La jeune fille se retourna vivement vers lui.

— Et Hubert ? Sa lettre était si joyeuse ! Que sera la prochaine ?

— Il est dans le flot qui recule, à moins, – je ne veux pas penser à cela… – Et puis, vois-tu, quand il y a un grand malheur, ce n’est pas à ses fils qu’il faut penser : c’est à la Mère souveraine. Ma grande douleur, c’est elle.

Marie, les mains jointes sur ses genoux, regarda un peu de temps l’horizon de la plaine, et cette lumière qui s’éteignait dans le calme. Puis elle tendit la main à son père, et dit :

— Je souffre de ne pas être un homme et de ne pouvoir les rejoindre là-haut.

Ils restèrent silencieux un assez long temps, pensant aux mêmes choses, et tâchant de dominer chacun sa douleur, afin de ne pas augmenter celle de l’autre. Ce fut le père qui reprit le premier la pleine possession de soi-même.

— Marie, dit-il, ces grands malheurs publics doivent nous faire aimer mieux, et mieux accomplir le petit devoir quotidien. Je suis content que tu te donnes, comme tu le fais, à ton travail d’infirmière. Quand les blessés vous arriveront…

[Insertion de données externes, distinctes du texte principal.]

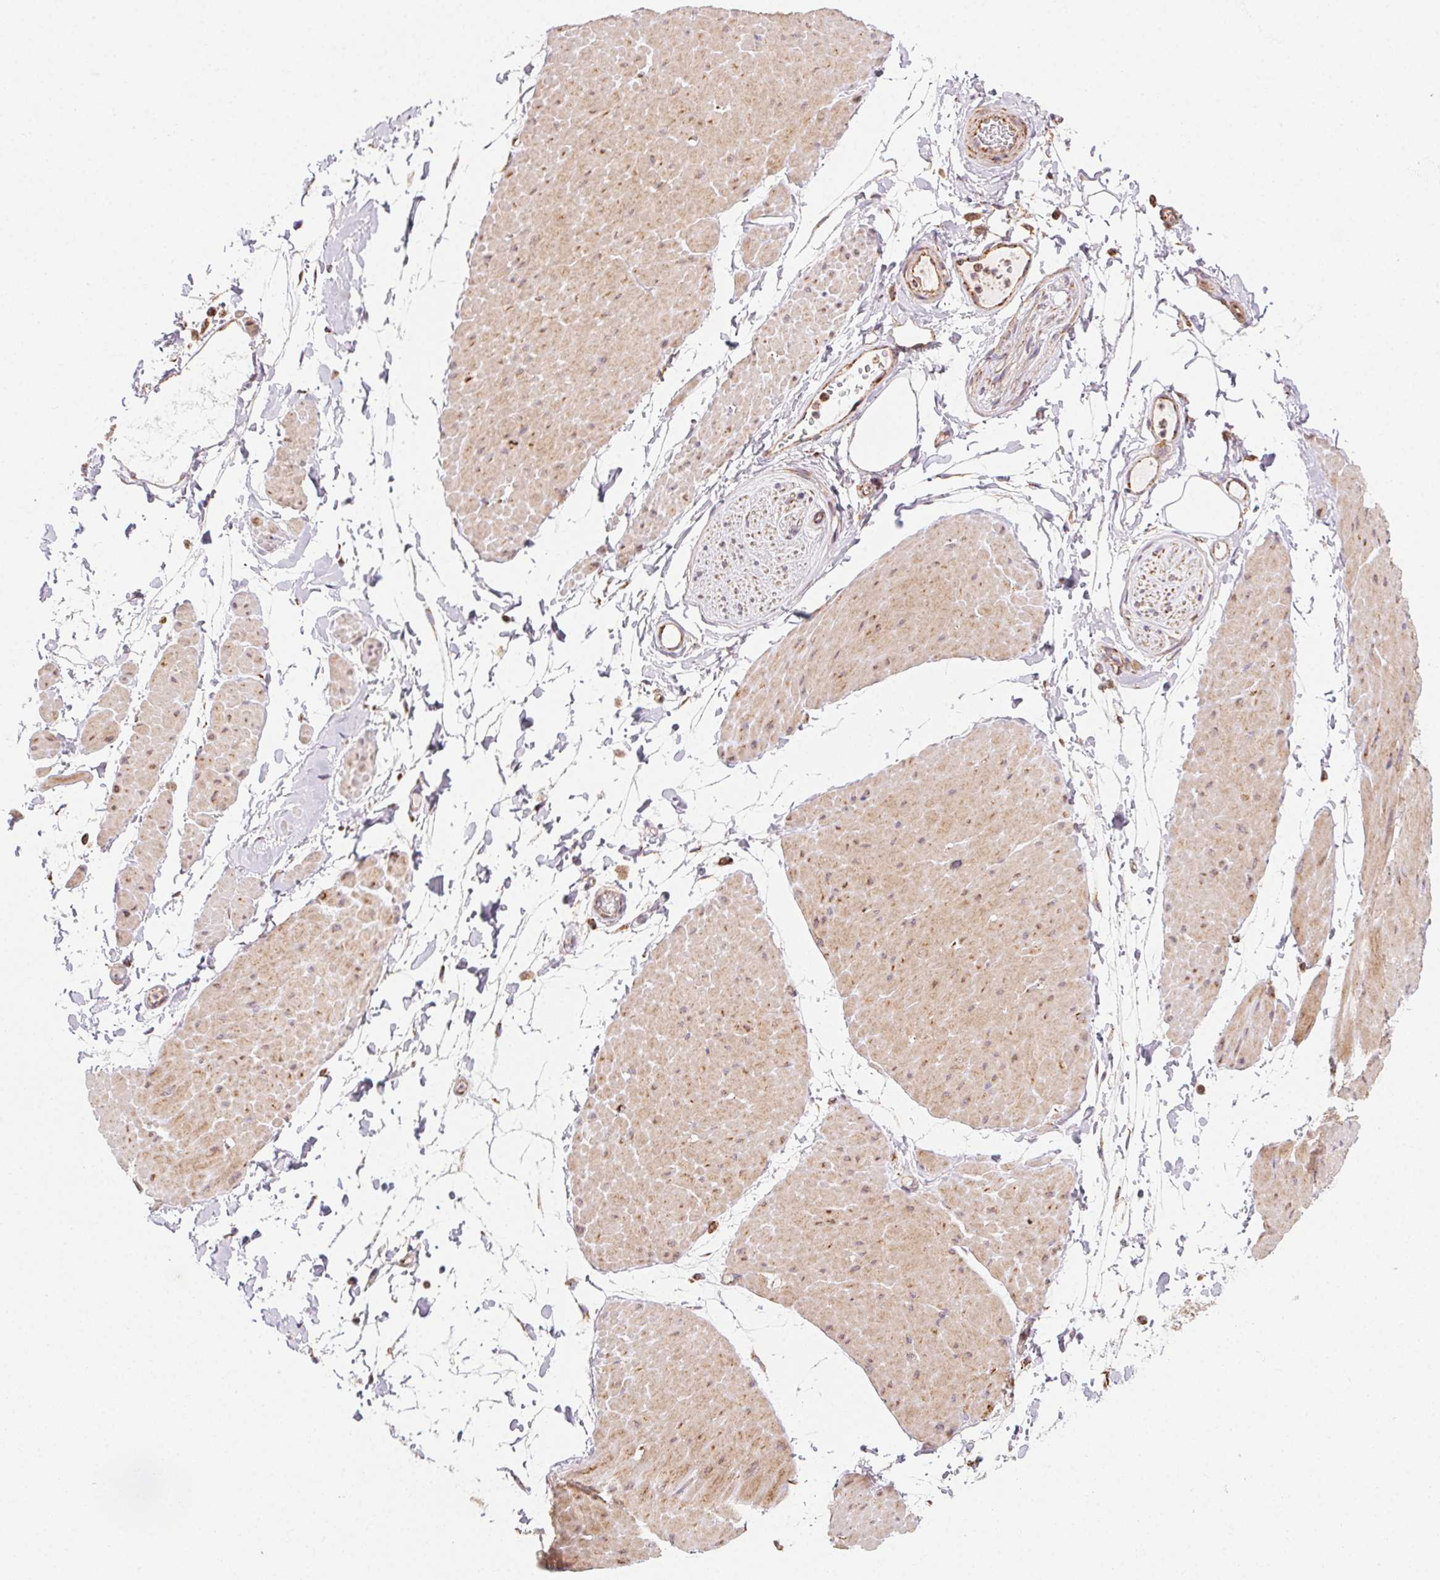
{"staining": {"intensity": "weak", "quantity": "25%-75%", "location": "cytoplasmic/membranous"}, "tissue": "adipose tissue", "cell_type": "Adipocytes", "image_type": "normal", "snomed": [{"axis": "morphology", "description": "Normal tissue, NOS"}, {"axis": "topography", "description": "Smooth muscle"}, {"axis": "topography", "description": "Peripheral nerve tissue"}], "caption": "Brown immunohistochemical staining in benign adipose tissue exhibits weak cytoplasmic/membranous positivity in about 25%-75% of adipocytes. The protein of interest is shown in brown color, while the nuclei are stained blue.", "gene": "CLPB", "patient": {"sex": "male", "age": 58}}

— Cinq sont arrivés vers onze heures ;… je croyais l’avoir dit…

— Ils viennent ?

— Du nord, je crois. C’est madame de la Move qui s’est occupée d’eux ; j’ai dû faire, jusqu’au soir, des courses : beaucoup de choses nous manquaient pour eux. J’ai appris seulement qu’ils avaient bon moral.

— Nous sommes des blessés, nous aussi : faisons comme eux. Une pensée m’est venue…

— Laquelle ?

— C’est un peu pour te la confier que je t’ai amenée ici. À partir de demain, je serai brancardier à ton hôpital. C’est un modeste emploi, mais il faut qu’il soit tenu.

— Ah ! que c’est bien !

— Non, c’est médiocre : mais je ne peux faire mieux.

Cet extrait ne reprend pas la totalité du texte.